WORK ORDER:
Please output exactly the lines of the material from the first through the line containing "2. Если активный", and nothing more.

EXERCISE MATERIAL:
┄┄┄┄┄┄┄┄┄┄┄┄┄┄┄┄┄┄┄┄
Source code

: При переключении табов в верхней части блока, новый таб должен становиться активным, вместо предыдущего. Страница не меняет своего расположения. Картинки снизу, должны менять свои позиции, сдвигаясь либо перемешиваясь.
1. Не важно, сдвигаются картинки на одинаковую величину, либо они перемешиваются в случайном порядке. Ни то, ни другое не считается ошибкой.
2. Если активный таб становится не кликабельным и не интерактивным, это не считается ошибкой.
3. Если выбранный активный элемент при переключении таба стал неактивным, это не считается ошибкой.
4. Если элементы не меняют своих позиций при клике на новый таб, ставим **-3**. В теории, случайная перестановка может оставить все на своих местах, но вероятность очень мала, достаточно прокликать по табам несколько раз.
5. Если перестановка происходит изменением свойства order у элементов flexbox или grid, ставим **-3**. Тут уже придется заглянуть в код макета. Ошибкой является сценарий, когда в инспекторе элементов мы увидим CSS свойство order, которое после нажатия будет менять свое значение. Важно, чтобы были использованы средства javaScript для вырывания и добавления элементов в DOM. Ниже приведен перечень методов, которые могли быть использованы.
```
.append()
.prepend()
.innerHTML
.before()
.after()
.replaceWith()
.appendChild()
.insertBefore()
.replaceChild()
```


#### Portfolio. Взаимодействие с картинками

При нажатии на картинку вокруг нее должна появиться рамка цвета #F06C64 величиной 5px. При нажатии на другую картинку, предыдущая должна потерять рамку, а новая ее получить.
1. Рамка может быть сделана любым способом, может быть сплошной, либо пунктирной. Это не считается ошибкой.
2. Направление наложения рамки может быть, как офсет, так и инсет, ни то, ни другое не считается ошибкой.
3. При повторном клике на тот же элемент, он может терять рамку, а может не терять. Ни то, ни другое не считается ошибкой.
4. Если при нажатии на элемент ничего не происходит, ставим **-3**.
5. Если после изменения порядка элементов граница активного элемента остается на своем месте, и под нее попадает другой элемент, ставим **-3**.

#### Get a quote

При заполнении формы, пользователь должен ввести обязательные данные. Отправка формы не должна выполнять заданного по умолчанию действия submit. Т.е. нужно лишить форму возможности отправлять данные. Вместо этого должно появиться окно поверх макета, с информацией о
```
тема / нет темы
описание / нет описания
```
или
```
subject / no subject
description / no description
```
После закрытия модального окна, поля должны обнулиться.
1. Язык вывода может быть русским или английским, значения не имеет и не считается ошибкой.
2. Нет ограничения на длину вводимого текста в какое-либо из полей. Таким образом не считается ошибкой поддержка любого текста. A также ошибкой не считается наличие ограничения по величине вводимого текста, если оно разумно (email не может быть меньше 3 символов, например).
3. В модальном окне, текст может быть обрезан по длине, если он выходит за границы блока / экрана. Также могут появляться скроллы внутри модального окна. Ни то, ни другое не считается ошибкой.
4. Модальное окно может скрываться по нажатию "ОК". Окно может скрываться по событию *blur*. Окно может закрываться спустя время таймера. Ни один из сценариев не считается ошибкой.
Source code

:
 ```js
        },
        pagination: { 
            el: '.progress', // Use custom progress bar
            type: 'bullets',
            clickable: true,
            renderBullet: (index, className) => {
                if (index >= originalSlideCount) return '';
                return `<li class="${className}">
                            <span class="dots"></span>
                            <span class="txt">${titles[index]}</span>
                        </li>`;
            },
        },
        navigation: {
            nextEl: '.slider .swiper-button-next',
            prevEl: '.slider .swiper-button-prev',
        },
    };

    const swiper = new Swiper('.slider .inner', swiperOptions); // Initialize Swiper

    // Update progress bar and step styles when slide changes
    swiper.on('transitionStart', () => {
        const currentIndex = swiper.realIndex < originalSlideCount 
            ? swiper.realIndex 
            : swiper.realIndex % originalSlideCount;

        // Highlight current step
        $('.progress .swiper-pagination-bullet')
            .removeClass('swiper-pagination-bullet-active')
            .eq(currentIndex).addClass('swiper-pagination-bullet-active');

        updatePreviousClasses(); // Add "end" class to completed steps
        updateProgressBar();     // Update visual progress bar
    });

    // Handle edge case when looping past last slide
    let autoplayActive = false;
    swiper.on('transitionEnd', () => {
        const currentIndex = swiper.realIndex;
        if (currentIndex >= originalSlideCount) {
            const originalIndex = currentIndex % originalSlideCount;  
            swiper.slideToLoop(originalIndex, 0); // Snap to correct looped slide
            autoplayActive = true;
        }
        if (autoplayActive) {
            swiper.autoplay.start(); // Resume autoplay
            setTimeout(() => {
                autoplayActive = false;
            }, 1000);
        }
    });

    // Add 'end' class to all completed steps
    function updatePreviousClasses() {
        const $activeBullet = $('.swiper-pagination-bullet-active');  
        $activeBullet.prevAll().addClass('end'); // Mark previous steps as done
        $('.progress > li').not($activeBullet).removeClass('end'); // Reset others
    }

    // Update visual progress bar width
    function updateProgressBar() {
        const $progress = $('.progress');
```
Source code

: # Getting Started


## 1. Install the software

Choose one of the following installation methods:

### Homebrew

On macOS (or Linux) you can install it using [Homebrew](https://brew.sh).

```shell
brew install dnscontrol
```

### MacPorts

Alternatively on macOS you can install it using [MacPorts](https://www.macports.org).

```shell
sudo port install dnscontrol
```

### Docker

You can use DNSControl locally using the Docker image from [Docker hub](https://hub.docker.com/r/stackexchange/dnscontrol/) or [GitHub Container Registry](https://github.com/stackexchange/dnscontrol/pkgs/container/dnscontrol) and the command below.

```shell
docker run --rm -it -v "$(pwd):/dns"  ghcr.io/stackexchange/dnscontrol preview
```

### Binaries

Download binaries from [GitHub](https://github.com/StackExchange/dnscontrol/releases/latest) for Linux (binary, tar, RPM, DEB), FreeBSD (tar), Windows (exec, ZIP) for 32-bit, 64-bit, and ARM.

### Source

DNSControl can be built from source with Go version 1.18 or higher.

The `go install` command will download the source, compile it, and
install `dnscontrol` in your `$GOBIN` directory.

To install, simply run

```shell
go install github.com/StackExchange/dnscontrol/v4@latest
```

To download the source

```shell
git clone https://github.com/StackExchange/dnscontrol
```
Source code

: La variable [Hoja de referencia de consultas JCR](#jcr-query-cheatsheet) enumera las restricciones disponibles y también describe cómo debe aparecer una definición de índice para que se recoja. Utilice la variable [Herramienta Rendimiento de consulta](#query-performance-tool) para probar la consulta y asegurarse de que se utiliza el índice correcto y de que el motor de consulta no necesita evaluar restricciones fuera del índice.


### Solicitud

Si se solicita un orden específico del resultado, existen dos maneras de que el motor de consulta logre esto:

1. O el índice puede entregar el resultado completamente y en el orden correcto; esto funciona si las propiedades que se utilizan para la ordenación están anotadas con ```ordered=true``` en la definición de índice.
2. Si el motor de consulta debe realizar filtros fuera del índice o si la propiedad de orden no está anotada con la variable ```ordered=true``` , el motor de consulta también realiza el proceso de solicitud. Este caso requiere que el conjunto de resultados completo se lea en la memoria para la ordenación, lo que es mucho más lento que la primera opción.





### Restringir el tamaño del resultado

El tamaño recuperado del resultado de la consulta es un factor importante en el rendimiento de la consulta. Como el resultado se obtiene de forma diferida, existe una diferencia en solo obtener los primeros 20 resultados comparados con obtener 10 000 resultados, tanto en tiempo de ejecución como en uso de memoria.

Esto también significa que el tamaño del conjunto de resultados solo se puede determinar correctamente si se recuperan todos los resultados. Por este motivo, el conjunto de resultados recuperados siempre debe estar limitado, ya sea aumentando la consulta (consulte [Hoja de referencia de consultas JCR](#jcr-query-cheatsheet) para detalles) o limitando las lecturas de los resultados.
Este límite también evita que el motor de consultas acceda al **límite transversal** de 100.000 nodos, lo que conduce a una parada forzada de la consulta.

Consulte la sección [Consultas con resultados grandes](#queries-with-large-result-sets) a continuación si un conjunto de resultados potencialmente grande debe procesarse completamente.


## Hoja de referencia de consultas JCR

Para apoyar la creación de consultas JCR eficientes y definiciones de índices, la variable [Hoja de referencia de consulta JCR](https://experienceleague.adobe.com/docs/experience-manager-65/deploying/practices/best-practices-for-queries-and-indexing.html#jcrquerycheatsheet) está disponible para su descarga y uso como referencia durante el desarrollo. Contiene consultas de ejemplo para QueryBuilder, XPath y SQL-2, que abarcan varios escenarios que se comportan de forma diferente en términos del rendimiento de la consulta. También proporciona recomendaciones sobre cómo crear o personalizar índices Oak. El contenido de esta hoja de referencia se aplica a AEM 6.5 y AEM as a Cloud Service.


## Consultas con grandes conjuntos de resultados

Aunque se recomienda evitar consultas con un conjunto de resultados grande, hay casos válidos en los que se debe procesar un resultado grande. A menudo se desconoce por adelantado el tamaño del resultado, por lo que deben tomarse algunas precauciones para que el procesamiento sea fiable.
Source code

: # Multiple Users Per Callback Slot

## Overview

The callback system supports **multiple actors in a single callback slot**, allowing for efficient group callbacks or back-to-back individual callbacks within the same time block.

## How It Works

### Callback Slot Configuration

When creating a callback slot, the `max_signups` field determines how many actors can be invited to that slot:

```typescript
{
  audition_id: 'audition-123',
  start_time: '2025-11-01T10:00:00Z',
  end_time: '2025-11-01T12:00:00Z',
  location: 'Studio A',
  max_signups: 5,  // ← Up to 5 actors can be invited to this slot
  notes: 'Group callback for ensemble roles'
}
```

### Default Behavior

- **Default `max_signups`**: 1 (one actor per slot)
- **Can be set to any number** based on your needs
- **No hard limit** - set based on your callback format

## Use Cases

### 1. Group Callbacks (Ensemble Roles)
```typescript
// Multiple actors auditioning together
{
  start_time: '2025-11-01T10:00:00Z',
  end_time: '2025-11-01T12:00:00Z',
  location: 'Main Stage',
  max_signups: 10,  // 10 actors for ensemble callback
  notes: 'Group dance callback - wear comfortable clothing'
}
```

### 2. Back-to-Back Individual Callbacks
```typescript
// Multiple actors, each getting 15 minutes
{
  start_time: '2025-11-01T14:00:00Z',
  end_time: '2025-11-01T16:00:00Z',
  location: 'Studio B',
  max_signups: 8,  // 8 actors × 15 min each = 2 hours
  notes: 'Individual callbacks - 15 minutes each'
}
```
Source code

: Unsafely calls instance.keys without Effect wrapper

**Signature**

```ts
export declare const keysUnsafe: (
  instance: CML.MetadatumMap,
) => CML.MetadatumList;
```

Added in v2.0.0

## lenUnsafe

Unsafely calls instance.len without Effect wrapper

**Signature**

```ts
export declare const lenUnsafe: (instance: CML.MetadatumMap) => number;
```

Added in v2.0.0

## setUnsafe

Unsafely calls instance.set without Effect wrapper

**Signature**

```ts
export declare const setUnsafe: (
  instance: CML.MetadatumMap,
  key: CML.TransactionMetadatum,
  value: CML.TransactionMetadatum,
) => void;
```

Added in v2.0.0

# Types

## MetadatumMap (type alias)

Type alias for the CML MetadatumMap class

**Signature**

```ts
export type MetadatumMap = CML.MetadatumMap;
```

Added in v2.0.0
┄┄┄┄┄┄┄┄┄┄┄┄┄┄┄┄┄┄┄┄
REPLY:
Source code

: При переключении табов в верхней части блока, новый таб должен становиться активным, вместо предыдущего. Страница не меняет своего расположения. Картинки снизу, должны менять свои позиции, сдвигаясь либо перемешиваясь.
1. Не важно, сдвигаются картинки на одинаковую величину, либо они перемешиваются в случайном порядке. Ни то, ни другое не считается ошибкой.
2. Если активный таб становится не кликабельным и не интерактивным, это не считается ошибкой.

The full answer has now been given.